Wuling Eksion langsung menonjol karena menawarkan dua jalur elektrifikasi dalam satu lini, yakni EV murni dan PHEV. Di segmen SUV keluarga 7 penumpang, pendekatan ini memberi pilihan bagi konsumen yang ingin berkendara listrik penuh atau mengutamakan jarak tempuh lebih panjang.
Varian EV mengandalkan motor listrik 150 kW atau 201 hp dengan torsi 310 Nm. Tenaganya dipasok baterai 69,2 kWh yang diklaim sanggup menempuh hingga 530 km berdasarkan standar CLTC.
Sementara itu, varian PHEV dibekali mesin bensin 1.500 cc dedicated hybrid engine dan baterai 20,5 kWh. Model ini disebut mampu melaju 125 km dalam mode listrik murni dan memiliki jarak tempuh gabungan lebih dari 1.000 km.
Empat varian dengan rentang harga luas
Untuk model tahun 2026, Wuling menyiapkan empat varian dengan estimasi harga OTR Jakarta yang bersumber dari situs resmi Wuling Indonesia. Harga tersebut masih dapat berubah mengikuti kebijakan dealer dan wilayah.
| Varian | Harga |
|---|---|
| EV CE | Rp 389.000.000 |
| PHEV CE | Rp 449.000.000 |
| EV EX | Rp 459.000.000 |
| PHEV EX | Rp 499.000.000 |
Dari susunan harga itu, EV CE menjadi varian paling terjangkau. Di sisi lain, PHEV EX berada di posisi tertinggi dan melengkapi pilihan bagi pembeli yang mencari teknologi elektrifikasi lebih fleksibel.
SUV keluarga dengan tiga baris kursi
Eksion dirancang sebagai SUV medium keluarga pertama di Indonesia yang menawarkan EV dan PHEV dalam satu lini produk. Mobil ini memakai konfigurasi tiga baris kursi untuk membawa tujuh penumpang.
Dimensinya tercatat 4.745 mm x 1.850 mm x 1.755 mm dengan jarak sumbu roda 2.810 mm. Ukuran tersebut mendukung ruang kabin yang lebih lega untuk kebutuhan harian maupun perjalanan bersama keluarga.
Di dalam kabin, Wuling memadukan warna walnut brown dan carbon black. Panel soft-touch juga disematkan agar nuansa interior terasa lebih premium saat digunakan.
Fokus pada kenyamanan perjalanan jauh
Kursi depan sudah mendapat ventilated seats. Pada tipe tertentu, pengaturan elektrik tersedia enam arah untuk pengemudi dan empat arah untuk penumpang depan.
Wuling juga menambahkan soundproof double glass untuk membantu menjaga kabin tetap tenang saat mobil melaju. Fitur ini memperkuat karakter Eksion sebagai SUV yang ditujukan untuk perjalanan jauh dan penggunaan keluarga.
Perbedaan EV dan PHEV terlihat dari tampilan
Eksion memakai bahasa desain Muscular Flowline dengan kesan kokoh dan modern. Lampu depan dan belakang otomatis membentuk pola huruf “X” yang menjadi identitas visual model ini.

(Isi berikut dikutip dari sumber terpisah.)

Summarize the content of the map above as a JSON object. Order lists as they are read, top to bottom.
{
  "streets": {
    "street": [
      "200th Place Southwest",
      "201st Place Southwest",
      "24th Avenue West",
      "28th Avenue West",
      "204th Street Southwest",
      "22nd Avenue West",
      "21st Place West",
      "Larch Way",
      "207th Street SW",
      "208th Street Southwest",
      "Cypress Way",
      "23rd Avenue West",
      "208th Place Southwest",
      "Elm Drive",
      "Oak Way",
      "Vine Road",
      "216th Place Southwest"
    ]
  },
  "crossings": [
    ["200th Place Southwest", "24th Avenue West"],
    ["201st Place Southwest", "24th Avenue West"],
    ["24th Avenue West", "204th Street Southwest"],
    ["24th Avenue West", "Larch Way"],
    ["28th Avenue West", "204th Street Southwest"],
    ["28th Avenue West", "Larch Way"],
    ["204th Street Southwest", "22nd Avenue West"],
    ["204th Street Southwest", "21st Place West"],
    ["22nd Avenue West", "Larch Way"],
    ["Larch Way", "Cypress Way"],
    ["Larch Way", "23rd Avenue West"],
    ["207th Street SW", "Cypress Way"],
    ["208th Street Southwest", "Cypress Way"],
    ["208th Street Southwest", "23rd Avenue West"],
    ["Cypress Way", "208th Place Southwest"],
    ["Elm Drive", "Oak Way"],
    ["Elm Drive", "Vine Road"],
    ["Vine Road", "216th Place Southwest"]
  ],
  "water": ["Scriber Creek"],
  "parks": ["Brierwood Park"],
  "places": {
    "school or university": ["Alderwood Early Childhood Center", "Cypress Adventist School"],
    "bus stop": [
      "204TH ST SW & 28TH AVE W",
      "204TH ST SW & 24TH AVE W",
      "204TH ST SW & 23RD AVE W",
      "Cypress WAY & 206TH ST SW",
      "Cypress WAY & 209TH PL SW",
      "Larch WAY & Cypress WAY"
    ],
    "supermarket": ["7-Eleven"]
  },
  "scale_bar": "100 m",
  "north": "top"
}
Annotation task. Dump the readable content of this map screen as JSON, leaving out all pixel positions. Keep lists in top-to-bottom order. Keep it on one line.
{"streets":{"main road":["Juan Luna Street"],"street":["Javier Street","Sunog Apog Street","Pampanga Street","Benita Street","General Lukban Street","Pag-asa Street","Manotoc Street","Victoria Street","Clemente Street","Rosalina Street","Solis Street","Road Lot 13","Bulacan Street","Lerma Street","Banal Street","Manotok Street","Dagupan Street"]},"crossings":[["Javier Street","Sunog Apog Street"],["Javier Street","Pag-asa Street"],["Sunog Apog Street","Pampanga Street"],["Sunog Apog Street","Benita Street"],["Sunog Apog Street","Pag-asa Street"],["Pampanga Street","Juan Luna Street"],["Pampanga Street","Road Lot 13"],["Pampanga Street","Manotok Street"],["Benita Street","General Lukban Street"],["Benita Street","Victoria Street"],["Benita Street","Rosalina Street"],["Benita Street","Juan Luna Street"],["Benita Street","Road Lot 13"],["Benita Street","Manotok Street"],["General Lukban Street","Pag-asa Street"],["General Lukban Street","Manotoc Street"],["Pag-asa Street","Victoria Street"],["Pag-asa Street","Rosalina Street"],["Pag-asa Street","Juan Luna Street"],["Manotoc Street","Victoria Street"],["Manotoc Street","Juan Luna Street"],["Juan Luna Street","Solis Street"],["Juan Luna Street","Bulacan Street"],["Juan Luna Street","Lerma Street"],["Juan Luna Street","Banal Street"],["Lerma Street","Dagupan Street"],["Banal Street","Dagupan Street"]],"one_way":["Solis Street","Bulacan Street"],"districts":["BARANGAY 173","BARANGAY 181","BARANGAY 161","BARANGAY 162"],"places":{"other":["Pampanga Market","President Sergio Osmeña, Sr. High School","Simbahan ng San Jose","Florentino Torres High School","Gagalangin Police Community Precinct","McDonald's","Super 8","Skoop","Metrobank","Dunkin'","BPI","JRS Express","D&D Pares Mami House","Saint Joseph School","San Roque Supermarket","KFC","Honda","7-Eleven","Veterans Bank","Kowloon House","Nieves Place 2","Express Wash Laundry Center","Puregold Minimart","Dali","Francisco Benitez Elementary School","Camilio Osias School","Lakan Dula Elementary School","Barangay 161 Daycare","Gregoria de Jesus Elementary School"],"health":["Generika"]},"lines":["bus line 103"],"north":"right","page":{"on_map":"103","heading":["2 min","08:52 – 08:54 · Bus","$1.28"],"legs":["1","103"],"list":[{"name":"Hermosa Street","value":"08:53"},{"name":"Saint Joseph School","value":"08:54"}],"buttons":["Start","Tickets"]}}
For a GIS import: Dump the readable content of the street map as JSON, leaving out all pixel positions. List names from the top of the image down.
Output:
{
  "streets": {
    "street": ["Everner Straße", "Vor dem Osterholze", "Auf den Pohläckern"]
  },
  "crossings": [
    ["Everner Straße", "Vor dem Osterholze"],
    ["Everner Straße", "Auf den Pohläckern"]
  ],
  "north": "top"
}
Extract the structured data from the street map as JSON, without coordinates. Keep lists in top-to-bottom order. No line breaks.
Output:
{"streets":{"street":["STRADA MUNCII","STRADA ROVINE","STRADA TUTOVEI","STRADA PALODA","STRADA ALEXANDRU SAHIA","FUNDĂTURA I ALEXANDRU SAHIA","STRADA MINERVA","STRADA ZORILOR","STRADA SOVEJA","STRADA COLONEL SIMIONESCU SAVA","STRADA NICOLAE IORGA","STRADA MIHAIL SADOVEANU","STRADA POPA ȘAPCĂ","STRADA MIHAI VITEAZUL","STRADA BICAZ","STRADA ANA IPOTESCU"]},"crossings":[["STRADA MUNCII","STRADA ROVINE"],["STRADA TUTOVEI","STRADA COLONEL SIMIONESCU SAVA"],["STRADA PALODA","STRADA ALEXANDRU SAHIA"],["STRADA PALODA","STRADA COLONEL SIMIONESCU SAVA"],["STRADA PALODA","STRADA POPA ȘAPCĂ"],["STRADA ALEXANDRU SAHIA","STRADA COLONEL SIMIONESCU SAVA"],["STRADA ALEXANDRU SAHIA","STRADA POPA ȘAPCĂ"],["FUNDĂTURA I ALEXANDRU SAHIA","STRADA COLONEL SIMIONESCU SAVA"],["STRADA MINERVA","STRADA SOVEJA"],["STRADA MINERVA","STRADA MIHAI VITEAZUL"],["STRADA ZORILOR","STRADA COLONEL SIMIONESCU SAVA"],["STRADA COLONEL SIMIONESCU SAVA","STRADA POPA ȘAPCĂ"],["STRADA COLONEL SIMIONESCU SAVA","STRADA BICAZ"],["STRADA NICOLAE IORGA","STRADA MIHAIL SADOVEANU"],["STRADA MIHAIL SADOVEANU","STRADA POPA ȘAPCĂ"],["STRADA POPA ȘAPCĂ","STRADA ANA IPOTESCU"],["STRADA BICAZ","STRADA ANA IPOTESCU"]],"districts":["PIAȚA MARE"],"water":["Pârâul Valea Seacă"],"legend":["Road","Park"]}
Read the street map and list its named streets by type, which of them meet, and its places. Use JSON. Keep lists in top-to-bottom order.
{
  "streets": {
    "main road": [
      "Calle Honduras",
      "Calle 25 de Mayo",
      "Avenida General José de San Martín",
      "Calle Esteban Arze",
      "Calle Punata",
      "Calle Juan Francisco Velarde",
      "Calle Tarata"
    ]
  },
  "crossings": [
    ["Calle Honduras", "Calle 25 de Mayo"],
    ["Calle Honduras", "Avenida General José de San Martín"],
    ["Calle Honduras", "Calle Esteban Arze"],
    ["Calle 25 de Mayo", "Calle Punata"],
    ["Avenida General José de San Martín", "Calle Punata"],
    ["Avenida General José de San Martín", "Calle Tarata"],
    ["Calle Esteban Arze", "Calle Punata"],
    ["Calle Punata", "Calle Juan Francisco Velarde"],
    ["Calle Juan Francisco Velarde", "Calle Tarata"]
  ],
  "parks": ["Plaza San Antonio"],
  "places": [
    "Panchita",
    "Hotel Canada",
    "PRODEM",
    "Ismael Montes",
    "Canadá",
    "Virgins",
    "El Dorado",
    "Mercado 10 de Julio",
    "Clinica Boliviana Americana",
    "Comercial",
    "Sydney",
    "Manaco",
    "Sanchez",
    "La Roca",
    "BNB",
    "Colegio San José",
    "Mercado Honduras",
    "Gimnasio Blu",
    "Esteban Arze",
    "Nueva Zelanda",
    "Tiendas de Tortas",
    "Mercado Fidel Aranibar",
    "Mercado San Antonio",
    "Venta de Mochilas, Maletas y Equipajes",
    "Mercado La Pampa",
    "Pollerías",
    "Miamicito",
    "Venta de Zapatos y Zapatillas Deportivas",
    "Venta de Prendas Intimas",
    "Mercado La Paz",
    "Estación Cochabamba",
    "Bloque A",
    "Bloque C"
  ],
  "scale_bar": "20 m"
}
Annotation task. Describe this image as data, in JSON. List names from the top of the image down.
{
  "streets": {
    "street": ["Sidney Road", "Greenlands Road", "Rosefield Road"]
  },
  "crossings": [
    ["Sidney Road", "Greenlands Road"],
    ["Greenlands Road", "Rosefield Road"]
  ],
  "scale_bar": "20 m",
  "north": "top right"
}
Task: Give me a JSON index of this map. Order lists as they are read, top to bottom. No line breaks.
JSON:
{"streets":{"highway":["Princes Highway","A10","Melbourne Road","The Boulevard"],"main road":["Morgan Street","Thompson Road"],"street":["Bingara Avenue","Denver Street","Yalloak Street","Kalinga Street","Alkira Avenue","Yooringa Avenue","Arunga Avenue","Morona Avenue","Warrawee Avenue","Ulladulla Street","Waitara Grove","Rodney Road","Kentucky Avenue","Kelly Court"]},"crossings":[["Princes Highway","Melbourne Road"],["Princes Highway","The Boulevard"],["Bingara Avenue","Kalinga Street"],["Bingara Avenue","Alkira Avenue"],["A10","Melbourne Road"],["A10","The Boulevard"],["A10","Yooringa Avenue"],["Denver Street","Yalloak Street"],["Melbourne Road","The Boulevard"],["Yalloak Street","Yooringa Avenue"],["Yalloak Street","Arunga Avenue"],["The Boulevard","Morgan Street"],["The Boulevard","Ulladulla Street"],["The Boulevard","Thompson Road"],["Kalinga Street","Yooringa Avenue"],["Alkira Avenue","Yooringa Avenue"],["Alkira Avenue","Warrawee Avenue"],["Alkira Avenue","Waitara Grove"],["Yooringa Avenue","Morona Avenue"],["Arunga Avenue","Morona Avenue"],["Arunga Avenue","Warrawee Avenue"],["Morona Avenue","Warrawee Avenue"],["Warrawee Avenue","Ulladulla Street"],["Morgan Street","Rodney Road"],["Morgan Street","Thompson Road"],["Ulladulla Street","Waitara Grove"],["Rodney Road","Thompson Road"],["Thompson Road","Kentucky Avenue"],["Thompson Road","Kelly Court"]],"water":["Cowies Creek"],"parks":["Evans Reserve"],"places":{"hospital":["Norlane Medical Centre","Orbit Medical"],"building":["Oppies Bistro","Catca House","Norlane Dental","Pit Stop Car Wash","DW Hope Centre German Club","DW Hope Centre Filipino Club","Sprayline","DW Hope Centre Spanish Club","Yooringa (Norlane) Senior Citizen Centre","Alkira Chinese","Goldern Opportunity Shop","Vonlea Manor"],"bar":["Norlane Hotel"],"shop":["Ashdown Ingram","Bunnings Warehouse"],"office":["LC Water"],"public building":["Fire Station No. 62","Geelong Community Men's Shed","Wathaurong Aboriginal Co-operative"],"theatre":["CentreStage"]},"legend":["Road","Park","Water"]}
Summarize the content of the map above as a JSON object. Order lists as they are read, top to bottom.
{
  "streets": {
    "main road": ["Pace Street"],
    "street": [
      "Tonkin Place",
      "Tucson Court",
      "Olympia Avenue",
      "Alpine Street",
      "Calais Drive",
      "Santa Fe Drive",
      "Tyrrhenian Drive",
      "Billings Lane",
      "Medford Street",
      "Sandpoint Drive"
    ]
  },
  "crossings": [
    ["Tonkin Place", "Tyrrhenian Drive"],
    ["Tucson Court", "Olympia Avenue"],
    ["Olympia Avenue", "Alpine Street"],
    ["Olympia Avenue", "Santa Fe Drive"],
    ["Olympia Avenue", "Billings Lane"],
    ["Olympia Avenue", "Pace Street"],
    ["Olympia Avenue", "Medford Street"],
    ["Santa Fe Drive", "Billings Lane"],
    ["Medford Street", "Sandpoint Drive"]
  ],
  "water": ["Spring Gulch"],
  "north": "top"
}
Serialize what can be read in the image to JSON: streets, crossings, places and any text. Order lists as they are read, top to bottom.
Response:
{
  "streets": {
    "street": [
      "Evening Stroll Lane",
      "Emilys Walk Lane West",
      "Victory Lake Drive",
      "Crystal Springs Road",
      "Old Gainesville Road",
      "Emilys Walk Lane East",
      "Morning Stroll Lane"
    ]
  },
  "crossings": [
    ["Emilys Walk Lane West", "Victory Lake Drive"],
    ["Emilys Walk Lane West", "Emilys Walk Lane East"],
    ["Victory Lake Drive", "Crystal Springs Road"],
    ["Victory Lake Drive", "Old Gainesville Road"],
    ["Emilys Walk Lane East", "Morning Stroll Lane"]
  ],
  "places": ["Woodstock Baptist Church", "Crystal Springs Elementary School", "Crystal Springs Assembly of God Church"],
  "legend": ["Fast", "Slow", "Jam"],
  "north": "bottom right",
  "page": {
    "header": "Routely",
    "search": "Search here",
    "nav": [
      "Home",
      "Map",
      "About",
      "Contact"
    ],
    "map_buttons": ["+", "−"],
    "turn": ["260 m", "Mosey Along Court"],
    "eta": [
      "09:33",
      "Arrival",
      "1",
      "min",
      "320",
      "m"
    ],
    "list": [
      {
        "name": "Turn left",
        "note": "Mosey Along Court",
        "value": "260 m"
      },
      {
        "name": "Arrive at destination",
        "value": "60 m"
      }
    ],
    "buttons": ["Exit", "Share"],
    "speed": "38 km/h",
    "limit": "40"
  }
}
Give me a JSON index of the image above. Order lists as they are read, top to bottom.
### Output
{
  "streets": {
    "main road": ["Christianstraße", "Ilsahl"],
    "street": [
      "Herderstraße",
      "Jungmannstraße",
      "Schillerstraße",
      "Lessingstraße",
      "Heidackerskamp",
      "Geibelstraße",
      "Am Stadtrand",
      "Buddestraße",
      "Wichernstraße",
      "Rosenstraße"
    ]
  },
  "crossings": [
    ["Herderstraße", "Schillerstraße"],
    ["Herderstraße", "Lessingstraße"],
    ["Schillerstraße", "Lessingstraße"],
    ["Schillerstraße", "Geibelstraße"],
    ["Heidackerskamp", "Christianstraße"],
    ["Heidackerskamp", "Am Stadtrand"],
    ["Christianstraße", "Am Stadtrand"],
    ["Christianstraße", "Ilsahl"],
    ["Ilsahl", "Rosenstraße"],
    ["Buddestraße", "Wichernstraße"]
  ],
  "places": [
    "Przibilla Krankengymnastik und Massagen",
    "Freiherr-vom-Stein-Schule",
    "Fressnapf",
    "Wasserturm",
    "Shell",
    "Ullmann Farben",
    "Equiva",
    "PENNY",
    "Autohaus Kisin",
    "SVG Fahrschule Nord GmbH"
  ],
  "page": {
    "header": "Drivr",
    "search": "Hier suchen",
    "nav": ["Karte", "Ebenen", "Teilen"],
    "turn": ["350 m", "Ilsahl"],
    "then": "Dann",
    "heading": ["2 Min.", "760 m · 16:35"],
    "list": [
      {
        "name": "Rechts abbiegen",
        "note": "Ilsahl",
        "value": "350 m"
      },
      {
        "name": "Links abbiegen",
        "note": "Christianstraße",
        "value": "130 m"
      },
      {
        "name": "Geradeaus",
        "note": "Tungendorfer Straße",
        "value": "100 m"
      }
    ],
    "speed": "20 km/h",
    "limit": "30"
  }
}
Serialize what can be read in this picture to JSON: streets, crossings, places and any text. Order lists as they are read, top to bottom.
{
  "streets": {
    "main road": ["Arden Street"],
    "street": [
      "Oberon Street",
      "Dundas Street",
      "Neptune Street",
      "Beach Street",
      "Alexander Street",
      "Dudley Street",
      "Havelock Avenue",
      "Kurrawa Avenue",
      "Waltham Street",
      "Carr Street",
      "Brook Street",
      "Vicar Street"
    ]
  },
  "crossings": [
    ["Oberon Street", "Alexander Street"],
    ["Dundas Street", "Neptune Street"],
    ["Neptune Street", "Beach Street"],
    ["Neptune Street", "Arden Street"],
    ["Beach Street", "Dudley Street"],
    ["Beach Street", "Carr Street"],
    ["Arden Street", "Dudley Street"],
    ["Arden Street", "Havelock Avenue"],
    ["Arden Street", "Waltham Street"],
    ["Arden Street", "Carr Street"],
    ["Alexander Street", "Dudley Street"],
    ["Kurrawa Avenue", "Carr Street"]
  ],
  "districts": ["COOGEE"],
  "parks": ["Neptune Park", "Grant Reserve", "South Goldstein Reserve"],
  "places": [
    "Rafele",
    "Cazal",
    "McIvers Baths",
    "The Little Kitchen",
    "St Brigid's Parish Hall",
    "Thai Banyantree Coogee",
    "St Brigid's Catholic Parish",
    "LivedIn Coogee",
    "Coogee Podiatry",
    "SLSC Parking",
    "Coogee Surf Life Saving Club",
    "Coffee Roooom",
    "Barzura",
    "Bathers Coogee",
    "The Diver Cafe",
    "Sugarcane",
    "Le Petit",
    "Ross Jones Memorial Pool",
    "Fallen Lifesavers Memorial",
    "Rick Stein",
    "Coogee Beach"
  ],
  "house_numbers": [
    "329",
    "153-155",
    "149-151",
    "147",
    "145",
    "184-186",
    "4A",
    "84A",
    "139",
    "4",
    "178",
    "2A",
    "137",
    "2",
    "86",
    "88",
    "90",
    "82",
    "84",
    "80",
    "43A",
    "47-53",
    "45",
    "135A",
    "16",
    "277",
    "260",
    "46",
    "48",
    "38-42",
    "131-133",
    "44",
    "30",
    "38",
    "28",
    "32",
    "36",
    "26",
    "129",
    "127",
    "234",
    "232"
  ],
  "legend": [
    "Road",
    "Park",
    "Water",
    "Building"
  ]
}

Perbedaan antara EV dan PHEV terlihat pada fasia depan. Varian PHEV menggunakan honeycomb grille, sedangkan EV tampil dengan aerodynamic bumper yang lebih tertutup.
Mobil ini menggunakan machined alloy wheels 18 inci. Pada varian EX, tersedia pula pilihan warna two-tone dan Panoramic Sunroof.
Teknologi konektivitas dan keselamatan
Di sektor fitur, Eksion dibekali Wuling Interconnected Smart Ecosystem yang mencakup Internet of Vehicle atau IoV dan Wuling Indonesian Voice Command atau WIND. Sistem ini dipadukan dengan layar kontrol pusat 12,8 inci dan panel instrumen TFT 8,8 inci.
Untuk membantu pengemudi, Wuling memasukkan paket ADAS dengan fitur seperti Adaptive Cruise Control, Automatic Emergency Braking, Lane Departure Warning, dan Blind Spot Detection. Paket ini ditujukan untuk mendukung berkendara harian maupun perjalanan antarkota.
Selain itu, Eksion menggunakan suspensi depan MacPherson Strut dan suspensi belakang Multi-Link Independent. Mobil ini juga memakai rem cakram di semua roda, baterai Lithium Ferro-Phosphate atau LFP, serta pengisian daya DC Fast Charging dengan konektor CCS2.
Dengan kombinasi harga mulai Rp 389.000.000, opsi EV dan PHEV, serta kabin tujuh penumpang, Eksion diposisikan untuk konsumen keluarga yang ingin memilih antara efisiensi listrik penuh atau fleksibilitas jarak tempuh yang lebih jauh.